Our actual results concern databases in which there is a single attribute that controls how the records may be aggregated: records with the same attribute value must be grouped together, and groups should consist of records with similar attribute values. We look at several variations of the problem depending on the type of data in this controlling attribute, but the one that appeals most to me is the simplest, in which its values come from an unordered set. The input can then be abstracted as a collection of numbers (the numbers of records with each attribute value) and the task is to partition these numbers into subsets such that the sum of the numbers within each subset is at least k and such that the largest sum is minimized. As we show, this bin covering problem is NP-hard to optimize, and NP-hard to approximate within better than a 4/3 approximation ratio (for the case relevant to k-anonymization in which the numbers are expressed in unary), but it can be approximated with the larger constant factor 5/2. In terms of database privacy, this means that even the simplest case of k-anonymization, in which there is a single controlling attribute with unordered values, is hard to optimize; previous hardness results for k-anonymization used unreasonably large numbers of attributes, so this is a step forwards in making the theory a better fit to the practice.

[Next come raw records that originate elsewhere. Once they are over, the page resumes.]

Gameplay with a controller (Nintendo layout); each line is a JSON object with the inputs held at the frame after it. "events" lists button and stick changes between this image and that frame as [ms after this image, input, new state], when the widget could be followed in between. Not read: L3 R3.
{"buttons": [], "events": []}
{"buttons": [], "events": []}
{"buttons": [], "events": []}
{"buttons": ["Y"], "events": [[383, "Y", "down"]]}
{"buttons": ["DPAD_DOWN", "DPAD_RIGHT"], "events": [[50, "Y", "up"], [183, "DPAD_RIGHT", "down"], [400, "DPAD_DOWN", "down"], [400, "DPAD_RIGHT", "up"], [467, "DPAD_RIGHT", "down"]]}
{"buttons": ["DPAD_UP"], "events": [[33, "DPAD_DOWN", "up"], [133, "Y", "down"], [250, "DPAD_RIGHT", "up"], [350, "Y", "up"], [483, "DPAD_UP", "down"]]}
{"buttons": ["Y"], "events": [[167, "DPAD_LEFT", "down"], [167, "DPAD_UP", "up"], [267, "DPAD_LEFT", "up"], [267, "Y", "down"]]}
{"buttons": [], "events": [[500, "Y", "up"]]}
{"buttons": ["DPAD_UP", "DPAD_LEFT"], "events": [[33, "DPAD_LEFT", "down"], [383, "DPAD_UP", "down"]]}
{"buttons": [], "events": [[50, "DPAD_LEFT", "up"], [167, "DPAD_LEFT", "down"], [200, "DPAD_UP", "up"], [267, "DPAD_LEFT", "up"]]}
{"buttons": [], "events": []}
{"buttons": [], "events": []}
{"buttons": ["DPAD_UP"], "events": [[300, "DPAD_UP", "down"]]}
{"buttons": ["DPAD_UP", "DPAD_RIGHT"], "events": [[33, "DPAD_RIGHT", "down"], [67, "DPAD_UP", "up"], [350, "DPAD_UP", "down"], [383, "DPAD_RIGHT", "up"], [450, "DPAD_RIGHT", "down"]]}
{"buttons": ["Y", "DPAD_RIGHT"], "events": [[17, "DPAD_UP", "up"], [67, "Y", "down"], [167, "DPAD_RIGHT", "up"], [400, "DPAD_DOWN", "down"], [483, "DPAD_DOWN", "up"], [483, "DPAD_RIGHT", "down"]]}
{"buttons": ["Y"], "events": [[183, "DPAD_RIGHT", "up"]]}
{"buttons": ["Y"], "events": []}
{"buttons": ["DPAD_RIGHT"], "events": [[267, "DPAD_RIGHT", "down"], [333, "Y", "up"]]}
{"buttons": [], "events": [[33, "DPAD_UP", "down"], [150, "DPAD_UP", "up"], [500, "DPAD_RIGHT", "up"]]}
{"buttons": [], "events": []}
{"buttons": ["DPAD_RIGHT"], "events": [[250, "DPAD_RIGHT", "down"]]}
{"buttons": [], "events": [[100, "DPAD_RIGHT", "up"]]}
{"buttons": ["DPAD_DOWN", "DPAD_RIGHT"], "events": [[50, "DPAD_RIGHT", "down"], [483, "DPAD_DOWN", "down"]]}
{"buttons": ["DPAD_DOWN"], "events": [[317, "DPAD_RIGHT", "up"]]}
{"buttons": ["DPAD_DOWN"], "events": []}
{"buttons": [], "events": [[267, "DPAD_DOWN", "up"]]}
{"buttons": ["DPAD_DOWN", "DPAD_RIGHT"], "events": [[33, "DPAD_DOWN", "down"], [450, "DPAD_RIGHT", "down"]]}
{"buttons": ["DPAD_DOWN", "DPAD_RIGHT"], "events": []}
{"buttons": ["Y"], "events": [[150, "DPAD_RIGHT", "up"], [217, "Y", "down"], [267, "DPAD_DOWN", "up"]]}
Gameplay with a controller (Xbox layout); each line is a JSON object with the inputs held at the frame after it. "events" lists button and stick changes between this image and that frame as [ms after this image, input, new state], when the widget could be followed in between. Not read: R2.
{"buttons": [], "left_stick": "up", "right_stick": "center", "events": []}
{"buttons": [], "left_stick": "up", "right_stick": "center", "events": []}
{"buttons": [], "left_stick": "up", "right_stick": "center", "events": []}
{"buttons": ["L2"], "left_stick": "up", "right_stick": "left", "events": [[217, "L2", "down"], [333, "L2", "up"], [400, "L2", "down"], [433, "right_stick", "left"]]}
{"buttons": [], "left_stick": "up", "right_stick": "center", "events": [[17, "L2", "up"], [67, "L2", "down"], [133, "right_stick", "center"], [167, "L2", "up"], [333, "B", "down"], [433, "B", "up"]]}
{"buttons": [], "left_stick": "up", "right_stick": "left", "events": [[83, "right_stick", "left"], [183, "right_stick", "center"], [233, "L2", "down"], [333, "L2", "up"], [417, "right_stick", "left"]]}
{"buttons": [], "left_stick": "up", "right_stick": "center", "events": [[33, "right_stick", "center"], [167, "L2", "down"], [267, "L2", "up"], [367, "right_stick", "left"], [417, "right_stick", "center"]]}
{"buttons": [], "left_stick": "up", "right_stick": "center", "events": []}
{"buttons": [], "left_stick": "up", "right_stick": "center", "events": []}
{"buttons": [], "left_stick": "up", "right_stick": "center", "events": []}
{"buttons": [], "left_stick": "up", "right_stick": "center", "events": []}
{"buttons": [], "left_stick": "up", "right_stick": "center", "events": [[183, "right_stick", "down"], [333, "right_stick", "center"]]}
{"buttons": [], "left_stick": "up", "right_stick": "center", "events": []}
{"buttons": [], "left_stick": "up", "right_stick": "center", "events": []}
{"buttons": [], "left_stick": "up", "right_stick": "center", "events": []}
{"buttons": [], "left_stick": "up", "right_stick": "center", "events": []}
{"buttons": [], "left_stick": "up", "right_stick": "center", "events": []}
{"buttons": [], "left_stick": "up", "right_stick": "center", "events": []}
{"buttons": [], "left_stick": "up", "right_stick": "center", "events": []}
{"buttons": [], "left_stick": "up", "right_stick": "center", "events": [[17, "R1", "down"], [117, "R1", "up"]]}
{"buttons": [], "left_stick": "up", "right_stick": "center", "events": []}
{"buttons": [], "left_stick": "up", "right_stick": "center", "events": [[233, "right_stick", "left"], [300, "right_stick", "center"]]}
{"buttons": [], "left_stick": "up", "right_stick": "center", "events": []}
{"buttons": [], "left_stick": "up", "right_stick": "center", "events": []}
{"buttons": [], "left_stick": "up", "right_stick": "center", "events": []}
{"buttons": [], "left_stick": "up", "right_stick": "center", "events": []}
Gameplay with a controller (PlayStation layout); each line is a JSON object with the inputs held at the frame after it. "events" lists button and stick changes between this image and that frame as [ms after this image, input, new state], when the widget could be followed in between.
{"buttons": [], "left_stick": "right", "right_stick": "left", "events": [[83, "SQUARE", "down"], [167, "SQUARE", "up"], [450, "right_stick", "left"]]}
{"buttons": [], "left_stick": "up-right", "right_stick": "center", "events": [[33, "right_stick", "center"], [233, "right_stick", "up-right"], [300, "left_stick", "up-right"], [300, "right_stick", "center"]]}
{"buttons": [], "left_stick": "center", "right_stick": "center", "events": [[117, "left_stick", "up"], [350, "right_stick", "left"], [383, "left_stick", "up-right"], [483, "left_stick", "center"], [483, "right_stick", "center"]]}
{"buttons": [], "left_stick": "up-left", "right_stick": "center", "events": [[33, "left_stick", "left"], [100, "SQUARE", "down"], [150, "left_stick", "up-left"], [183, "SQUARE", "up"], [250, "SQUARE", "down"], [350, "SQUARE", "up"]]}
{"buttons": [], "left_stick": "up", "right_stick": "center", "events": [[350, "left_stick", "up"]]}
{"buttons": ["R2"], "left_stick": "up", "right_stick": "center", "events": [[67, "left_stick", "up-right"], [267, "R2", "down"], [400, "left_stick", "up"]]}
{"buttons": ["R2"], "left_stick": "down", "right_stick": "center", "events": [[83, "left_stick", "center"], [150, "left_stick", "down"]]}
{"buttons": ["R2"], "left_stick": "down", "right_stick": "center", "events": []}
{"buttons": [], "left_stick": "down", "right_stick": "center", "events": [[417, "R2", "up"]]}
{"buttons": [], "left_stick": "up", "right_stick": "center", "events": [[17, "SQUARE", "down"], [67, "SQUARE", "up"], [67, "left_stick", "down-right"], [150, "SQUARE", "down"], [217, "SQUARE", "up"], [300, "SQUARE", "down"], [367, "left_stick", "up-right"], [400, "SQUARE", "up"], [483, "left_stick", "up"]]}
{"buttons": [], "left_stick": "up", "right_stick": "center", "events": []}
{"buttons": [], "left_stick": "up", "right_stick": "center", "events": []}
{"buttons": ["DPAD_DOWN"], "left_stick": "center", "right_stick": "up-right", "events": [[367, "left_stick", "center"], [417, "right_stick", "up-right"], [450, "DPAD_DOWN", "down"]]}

ETA 5/12: This one went down to the wire. Just before the proceedings submission deadline we realized that it's possible to improve the 5/2 approximation ratio for bin covering to 2+ε, matching the inapproximability lower bound of 2 for the binary case. The unary case is the one that's important for k-anonymization, though, and there's still a gap there between the upper bound and the 4/3 lower bound. The arXiv version has been updated with the new results, which will also be included in the WADS proceedings version.
interesting results. thanks for posting.
did you forget to take out a comment on page 6?
also, if you didn't run into any of these reviewers who will try to 'torpedo' submissions that involve k-anonymity, what political battle did you unwittingly step on?
Re the comment on page 6: thanks for catching this! It was left over from a previous draft of the paper. We'll remove it.
Re the reviewers: this is not the first conference we submitted this paper to.
Even modulo the political battles, there's been a ton of work since the original k-anonymity work (I myself have been guilty of one such paper), and there are all kinds of variants on the original measure. Personally, I prefer the differential privacy approaches now (private core sets!), but there's a wide spectrum of approaches. Is there any particular reason you reverted back to vanilla k-anonymity ?
No reason that makes sense from the application point of view, I think. It's more that we found some somewhat-interesting theory there. I agree, differential privacy seems like a better way to go, but I didn't know about it when we started this work and it has its own issues (seems to require smoothing the data to the point that only the really gross correlations remain).